• **TASK OBJECTIVE**: Filter the material below down to the lines containing the word "Griya".

##### GIVEN ENTRIES #####

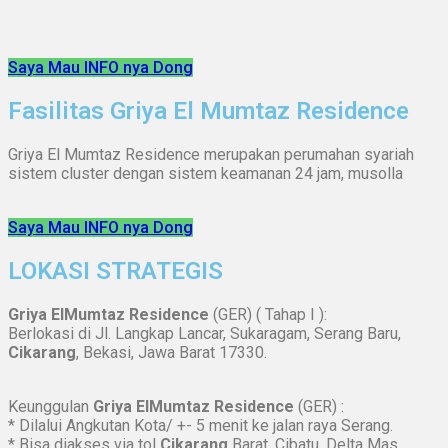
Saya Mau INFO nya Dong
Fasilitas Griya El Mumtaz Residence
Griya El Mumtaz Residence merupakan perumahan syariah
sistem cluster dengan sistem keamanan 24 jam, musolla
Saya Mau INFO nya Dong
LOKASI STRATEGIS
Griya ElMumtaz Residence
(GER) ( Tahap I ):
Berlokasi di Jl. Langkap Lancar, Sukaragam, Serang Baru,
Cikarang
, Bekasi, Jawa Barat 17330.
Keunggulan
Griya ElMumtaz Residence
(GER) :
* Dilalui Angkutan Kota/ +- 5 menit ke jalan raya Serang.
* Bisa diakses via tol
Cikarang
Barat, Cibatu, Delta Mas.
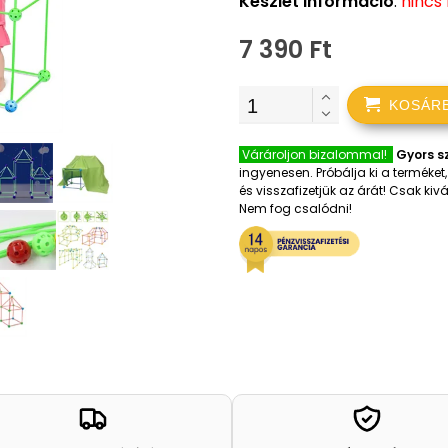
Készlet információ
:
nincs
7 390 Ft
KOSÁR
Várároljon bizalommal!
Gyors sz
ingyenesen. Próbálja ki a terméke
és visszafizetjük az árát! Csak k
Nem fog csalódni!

#####

• **RESPONSE FOR THIS EXERCISE**:
Fasilitas Griya El Mumtaz Residence
Griya El Mumtaz Residence merupakan perumahan syariah
Griya ElMumtaz Residence
Griya ElMumtaz Residence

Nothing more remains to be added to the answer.